I'm surprised they haven't tinkered with the idea of controlled climate during aging. Or have they!?

Paradox
12-17-2003, 16:04
I don't know if this will fit your definition of controlled Gary, but I know some warehouses do have hot water pipes going thru them for heating and such... I think Buffalo Trace may actually have been one of the first to do it(?)

OneCubeOnly
12-18-2003, 06:44
some warehouses do have hot water pipes going thru them for heating and such...



Interesting! Now the question arises, would they use those to temper extreme conditions, or to enhance the temperature variation? Or is it just so the workers and tourists are comfortable? http://www.straightbourbon.com/forums/images/graemlins/lol.gif

boone
12-18-2003, 07:26
About a month ago, we visited Lotus (Four Roses) Warehouses...We went inside to watch them load the barrels...I looked up...They had power...Lights...I said to her...WOW...you have electricity in here...I told her that the only electricity at ours was to the elevators...

She told us that those warehouses (we call em flat houses) were built in the 60's...They had the forsight to install a water system to each one, in the event of a fire...

The place sits on a couple hundred acres...Too much to keep mowed during the summer months...Cows are everwhere (to mow the grass)...Hmmmmmmmm...better watch where ya step http://www.straightbourbon.com/forums/images/graemlins/grin.gif...

http://www.straightbourbon.com/forums/images/graemlins/grin.gif http://www.straightbourbon.com/forums/images/graemlins/grin.gif Bettye Jo http://www.straightbourbon.com/forums/images/graemlins/grin.gif http://www.straightbourbon.com/forums/images/graemlins/grin.gif

Paradox
12-18-2003, 08:55
I think its to enhance the aging process. For example, in the winter, they can raise then lower then raise then lower the temperature thus creating more expansion/contraction to continually occur within the barrels.

cowdery
12-18-2003, 09:59
All of the distilleries that have heated masonry warehouses have experimented with forced cycling, although there doesn't seem to be any consensus about its efficacy.
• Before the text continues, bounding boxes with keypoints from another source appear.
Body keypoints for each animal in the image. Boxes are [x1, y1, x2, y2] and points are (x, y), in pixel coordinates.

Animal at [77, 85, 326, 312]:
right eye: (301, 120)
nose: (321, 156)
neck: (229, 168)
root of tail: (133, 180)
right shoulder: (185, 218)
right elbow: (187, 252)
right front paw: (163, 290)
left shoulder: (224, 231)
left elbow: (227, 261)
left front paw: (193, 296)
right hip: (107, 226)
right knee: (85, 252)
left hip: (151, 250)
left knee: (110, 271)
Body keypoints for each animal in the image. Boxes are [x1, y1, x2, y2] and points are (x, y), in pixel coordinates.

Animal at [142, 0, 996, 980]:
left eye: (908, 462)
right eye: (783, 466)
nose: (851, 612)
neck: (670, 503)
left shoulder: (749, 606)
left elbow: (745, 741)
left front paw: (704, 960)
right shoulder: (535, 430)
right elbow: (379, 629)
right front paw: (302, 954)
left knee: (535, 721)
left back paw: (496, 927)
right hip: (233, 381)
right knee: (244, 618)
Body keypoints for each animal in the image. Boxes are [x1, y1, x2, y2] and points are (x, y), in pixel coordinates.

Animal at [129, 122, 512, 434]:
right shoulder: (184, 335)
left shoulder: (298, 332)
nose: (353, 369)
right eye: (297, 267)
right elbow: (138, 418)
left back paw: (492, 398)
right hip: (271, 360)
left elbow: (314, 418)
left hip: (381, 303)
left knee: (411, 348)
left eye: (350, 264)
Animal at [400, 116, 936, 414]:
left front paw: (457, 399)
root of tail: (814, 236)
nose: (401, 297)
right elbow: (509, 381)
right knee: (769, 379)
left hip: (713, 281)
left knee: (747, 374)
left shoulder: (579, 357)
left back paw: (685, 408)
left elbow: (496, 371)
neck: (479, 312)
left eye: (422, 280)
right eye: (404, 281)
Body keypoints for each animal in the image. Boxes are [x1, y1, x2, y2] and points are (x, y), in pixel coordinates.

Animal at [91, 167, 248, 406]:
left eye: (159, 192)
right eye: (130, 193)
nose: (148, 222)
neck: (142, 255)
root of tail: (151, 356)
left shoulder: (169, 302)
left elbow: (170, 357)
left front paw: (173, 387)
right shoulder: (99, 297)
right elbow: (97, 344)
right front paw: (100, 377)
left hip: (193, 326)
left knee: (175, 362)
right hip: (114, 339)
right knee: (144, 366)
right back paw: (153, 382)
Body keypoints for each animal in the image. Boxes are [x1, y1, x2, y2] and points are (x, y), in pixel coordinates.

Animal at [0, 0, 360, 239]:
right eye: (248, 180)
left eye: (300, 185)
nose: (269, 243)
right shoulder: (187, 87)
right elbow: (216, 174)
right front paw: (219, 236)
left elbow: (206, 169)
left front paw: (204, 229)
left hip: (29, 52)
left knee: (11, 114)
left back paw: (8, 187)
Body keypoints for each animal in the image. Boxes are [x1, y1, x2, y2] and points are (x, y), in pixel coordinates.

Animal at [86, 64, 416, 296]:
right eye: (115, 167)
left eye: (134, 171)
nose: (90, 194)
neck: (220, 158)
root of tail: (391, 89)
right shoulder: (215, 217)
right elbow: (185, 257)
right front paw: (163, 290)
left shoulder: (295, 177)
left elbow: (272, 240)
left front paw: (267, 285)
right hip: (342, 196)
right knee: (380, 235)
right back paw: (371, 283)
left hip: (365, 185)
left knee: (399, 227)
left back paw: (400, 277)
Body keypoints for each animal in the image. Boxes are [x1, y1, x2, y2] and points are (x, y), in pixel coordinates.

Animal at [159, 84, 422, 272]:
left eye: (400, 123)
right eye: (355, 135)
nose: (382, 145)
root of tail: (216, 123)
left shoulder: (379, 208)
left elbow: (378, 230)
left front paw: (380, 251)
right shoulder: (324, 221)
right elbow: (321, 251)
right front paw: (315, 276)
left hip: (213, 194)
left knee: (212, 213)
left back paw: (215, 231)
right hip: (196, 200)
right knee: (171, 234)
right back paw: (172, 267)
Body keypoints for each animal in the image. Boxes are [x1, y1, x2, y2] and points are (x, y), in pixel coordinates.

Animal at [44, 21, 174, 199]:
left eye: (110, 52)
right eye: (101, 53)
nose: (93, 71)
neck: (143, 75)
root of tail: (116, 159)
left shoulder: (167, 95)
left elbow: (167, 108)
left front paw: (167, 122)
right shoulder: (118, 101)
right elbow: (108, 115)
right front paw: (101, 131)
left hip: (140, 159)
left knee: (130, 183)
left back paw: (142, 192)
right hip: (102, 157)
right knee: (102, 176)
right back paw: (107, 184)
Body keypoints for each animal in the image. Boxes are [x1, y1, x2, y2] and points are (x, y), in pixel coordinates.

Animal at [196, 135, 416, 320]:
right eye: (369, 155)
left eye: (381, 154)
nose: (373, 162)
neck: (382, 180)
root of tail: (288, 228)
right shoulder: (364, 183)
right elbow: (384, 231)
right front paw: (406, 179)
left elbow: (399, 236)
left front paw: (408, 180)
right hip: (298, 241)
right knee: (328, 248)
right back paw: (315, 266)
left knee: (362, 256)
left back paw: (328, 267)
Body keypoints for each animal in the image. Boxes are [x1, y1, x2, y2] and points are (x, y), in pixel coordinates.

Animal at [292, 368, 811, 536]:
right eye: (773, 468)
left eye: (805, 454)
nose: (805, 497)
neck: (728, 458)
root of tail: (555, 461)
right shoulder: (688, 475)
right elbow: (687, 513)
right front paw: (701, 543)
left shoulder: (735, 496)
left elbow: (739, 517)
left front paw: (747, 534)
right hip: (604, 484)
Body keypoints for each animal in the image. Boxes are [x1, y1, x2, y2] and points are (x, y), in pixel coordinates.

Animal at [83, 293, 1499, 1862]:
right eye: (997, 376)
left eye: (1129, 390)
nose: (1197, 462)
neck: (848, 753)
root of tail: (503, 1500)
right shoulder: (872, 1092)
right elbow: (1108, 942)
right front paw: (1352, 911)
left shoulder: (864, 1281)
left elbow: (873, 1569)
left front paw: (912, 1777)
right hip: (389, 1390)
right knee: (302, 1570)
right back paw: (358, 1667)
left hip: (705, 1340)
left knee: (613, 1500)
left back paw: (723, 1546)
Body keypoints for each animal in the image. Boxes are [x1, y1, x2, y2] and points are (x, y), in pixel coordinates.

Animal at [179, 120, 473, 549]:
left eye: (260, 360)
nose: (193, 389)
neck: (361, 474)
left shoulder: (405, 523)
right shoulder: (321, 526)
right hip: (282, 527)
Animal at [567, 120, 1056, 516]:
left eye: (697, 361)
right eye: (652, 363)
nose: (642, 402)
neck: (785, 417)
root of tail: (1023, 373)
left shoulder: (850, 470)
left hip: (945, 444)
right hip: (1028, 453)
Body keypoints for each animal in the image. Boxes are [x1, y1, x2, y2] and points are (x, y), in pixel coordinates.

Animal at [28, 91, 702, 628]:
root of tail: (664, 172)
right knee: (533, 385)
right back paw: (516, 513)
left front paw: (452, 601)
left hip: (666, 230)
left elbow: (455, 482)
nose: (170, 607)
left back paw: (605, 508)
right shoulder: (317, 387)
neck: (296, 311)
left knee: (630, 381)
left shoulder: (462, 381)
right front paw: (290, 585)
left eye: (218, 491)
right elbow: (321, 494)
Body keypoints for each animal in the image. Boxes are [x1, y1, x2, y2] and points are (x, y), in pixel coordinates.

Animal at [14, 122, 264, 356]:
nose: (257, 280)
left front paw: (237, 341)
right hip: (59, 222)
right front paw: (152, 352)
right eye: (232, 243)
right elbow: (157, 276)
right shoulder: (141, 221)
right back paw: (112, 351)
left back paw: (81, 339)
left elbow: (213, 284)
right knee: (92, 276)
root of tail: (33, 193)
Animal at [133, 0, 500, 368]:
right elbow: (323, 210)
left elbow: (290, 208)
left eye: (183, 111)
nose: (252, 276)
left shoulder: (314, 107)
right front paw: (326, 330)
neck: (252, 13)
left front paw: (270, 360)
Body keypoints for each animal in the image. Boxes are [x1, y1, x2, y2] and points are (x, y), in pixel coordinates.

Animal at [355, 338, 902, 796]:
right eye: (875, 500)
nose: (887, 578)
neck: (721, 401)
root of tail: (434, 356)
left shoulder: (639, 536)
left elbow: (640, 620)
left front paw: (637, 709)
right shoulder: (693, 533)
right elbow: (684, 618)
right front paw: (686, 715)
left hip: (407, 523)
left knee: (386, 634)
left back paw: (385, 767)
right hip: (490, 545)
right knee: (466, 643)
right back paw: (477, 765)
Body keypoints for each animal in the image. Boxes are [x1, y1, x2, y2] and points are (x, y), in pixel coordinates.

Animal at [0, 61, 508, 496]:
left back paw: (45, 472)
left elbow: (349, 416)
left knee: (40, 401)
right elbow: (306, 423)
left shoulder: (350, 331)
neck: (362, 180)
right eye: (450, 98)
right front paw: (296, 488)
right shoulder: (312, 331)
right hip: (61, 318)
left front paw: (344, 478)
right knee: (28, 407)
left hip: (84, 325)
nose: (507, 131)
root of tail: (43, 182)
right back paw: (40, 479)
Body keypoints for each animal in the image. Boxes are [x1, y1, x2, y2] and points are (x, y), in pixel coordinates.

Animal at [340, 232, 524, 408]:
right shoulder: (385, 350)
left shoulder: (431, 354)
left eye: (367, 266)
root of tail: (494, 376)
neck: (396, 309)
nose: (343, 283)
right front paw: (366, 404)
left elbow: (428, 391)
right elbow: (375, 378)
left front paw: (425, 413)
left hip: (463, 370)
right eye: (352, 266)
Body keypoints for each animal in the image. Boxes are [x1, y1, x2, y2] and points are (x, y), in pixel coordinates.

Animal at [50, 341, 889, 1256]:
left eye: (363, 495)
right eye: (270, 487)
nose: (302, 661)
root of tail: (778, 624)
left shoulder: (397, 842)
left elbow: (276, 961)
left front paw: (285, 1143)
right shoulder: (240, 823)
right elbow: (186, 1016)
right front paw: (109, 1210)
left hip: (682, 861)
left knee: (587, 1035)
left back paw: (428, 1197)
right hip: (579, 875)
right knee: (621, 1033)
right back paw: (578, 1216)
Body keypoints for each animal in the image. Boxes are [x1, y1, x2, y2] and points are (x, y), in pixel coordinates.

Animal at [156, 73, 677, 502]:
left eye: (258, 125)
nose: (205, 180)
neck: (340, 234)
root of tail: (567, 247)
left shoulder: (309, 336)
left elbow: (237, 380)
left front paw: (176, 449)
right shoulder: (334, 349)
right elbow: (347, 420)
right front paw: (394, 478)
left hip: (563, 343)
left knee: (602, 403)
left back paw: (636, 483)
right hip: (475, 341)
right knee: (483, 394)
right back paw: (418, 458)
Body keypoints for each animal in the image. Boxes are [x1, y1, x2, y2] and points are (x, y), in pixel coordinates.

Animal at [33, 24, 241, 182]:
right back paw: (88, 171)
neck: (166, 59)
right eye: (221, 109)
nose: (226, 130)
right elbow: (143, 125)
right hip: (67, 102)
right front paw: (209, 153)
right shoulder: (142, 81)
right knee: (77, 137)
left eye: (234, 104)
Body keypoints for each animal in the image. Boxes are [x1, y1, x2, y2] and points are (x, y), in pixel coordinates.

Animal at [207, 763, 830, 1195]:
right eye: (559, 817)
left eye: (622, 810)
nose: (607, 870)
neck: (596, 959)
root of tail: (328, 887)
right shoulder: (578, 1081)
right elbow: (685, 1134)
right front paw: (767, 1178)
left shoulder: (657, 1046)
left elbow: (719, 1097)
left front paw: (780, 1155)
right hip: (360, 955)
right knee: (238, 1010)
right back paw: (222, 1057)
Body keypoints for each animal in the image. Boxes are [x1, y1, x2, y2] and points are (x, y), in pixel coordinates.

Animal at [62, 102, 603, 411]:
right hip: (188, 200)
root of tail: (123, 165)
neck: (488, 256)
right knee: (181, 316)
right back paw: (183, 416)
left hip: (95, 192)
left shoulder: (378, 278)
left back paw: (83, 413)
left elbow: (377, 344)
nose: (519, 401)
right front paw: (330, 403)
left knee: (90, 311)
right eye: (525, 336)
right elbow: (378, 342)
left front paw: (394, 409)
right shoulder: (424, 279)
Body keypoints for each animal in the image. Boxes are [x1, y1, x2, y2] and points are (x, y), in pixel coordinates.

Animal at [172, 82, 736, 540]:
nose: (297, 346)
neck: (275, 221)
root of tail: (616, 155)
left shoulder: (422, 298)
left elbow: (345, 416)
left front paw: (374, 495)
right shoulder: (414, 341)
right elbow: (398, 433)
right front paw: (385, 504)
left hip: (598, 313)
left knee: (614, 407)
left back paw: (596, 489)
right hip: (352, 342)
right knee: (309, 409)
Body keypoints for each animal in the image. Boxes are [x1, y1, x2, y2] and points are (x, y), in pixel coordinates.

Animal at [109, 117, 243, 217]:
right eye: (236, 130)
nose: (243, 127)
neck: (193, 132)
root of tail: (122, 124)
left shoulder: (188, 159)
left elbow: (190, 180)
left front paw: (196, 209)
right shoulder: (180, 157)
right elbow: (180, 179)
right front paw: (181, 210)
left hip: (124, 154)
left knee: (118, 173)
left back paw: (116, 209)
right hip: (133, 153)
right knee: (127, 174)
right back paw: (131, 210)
The theory is that below a certain temperature the whiskey is essentially dormant, so the winter months are wasted as no cycling occurs. ("Cycling" is the term for the expansion of warm whiskey into the wood of the barrel and the subsequent contraction out of the wood as it cools. In the warm months, such a cycle occurs daily with the whiskey reaching its maximum expansion in the heat of the day and its maximum contraction in the cool of the night.) In the winter, they will heat the warehouses up to some appropriate temperature (higher, I believe than the normal room temperature of 72 degrees), hold them at that temperature for some number of hours, then turn off the heat and let them reach the ambient temperature before repeating the cycle. Buffalo Trace has discussed this more than some of the other distillers, but I know Brown-Forman also has done it at the Early Times plant. Whether or not it really "works" is still a subject of some debate.

bobbyc
12-18-2003, 18:55
Brown-Forman also has done it at the Early Times plant.



If memory serves me, I believe Chris Morris told us in 2002 that they heat cycle at Labrot& Graham.